Adapting to climate change: Lessons from Colombo

RELEASE DATE

29 October 2016
Given that Bangladesh is a country that desperately needs to adapt to climate change, we thought we’d share some of the lessons we learnt while in attendance

Earlier this month, the fifth Asia Pacific Climate Change Adaptation Forum was held in Colombo, Sir Lanka. This year’s theme was “Adapting and Living below 2C.”

This is because the UN climate treaty — the Paris Agreement, which goes into force next week — set a upper temperature limit of 2C warming above pre-industrial temperatures.

Given that Bangladesh is a country that desperately needs to adapt to climate change, we thought we’d share some of the lessons we learnt while in attendance.

The forum was unique in that it brought together around 800 delegates from about 50 different countries to share knowledge and best practices on how to adapt to climate. This includes everything from how adaptation should be planned by government agencies to different types of technologies that will help those at the frontline of climate change to survive (and even thrive, hopefully).

Here are some of the discussions that arose from the forum:

Thinking adaptation finance

According to Dr Barney Dickson, who works for the UN Environment Program, the cost of adaptation finance in the Asia-Pacific region could be around $140-300 billion per yer by 2030.

This is a lot of money needed for adaptation, and many at the event proposed different ways to source and manage the funding required.

One idea was creating multi-year national budgets in certain climate change-related sectors. This was put forward by Dr Pinaki Chakraborty from the National Institute of Public Finance and Policy in India. While most countries determine their national budget on a year to year basis, given the potential catastrophies of climate change, Dr Chakraborty suggested this might be short sighted. A better approach would be to plan budgets for certain sectors for over the course of a few years to take account for the longer term of adaptation when needed.

Another common thread throughout the conference for how to pay for adaptation was engagement with the private sector. As explained by Harsha de Silva, the deputy minister of foreign affairs of Sri Lanka, “while civil society does have money, it doesn’t have ‘real money’ to bring about the changes that scientists say are necessary to combat climate change.” He argued for an “alignment of interests” between the public and private sector to support adaptation.

It is worthy noting that several Bangladesh businesses are already engaged in helping the country adapt to climate change. However, the government should encourage the private sector more to get involved. This also helps the country not rely on donor funding, and instead on in-country sources.

‘Loss and Damage’ and quest for evidence

Loss and damage is still a very contentious issue, because for industrialised countries — these two words are synonymous for “liability and compensation.” Nevertheless, it is important that countries start to address the impacts of climate change that cannot be adapted to.

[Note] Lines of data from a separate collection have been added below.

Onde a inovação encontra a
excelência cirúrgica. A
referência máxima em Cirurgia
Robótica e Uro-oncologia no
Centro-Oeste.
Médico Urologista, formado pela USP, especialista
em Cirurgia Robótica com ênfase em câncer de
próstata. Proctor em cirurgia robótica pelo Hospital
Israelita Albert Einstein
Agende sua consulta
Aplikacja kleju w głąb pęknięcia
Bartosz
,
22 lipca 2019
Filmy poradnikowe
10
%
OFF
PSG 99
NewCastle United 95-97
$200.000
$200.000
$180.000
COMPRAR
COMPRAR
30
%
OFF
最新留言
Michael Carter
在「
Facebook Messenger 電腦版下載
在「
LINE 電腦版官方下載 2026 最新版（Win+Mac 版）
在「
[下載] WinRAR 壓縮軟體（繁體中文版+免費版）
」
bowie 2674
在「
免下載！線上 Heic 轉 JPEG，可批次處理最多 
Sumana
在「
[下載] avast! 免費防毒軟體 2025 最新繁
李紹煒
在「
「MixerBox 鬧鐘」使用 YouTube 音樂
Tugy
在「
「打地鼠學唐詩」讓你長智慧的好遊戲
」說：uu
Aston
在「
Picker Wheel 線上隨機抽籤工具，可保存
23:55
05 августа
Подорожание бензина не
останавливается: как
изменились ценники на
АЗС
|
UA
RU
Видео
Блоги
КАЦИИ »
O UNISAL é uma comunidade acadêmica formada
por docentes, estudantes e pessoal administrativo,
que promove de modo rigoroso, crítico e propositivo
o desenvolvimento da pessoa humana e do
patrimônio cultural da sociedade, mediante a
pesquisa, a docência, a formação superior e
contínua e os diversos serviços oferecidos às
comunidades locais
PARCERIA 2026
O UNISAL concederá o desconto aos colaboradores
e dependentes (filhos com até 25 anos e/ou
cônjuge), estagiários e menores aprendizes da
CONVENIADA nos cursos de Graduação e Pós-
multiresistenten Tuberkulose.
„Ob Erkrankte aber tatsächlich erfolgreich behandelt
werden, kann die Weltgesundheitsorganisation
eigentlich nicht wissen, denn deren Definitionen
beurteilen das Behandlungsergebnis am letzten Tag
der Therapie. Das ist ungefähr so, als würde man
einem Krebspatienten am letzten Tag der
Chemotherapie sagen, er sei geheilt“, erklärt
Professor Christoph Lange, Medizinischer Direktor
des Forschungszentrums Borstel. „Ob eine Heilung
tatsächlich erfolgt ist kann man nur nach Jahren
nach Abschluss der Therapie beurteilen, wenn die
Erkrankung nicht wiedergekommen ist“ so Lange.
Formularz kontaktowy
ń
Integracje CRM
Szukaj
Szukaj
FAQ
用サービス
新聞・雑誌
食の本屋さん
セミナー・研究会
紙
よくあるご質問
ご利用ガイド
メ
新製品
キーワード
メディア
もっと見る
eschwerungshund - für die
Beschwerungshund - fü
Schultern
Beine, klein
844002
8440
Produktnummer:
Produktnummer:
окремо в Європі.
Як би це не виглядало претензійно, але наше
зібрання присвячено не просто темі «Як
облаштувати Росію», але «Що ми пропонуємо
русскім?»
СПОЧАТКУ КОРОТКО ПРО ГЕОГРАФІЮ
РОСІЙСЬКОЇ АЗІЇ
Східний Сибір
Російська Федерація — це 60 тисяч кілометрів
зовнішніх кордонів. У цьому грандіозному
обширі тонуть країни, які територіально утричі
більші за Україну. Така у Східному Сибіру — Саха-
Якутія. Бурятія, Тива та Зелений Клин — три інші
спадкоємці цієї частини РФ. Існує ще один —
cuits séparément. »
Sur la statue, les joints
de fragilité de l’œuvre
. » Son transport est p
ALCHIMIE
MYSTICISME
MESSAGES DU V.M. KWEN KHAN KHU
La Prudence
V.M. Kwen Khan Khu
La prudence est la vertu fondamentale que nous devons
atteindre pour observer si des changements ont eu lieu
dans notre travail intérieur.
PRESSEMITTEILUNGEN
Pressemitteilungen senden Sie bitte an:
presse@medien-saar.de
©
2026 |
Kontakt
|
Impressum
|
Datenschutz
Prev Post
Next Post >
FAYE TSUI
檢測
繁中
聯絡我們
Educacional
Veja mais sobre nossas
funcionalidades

There was only one session at the forum dedicated solely to this issue, and it was organised by the Asia Pacific Network and the International Centre for Climate Change and Development at the Independent University, Bangladesh.

The session emphasised that it was unlikely that industrialised nations were going to provide blank checks to compensate for the damages and losses caused by every natural disaster that could be related to climate change. Instead, the conversation should really be about any added and incremental damages or losses worsened by climate change.

Hina Lotia (from LEAD Pakistan) Harjeet Singh (from Action Aid) further stressed the urgency of regional cooperation among South Asian countries for collecting necessary data related to climatic loss and damage.

Only by having this data could South Asian countries show the natural disasters they face have been worsened by climate change. However, as Hina rightly said, given the current political reality, regional cooperation is akin to shooting for Pluto.

Could Bangladesh make its voice heard?

Several participants from Bangladesh, including government officials, academics, researchers, and practitioners attended the event. However, unlike other countries represented at the forum, there was no high level political representation from Bangladesh.

Additionally, the media coverage of the event by Bangladeshi journalists was slim, which is a pity since Bangladesh missed an opportunity to highlight its own excellent policies and investments in adaptation.

Naznin Nasir and Feisal Rahman both work at the International Centre for Climate Change and Development at the Independent University, Bangladesh.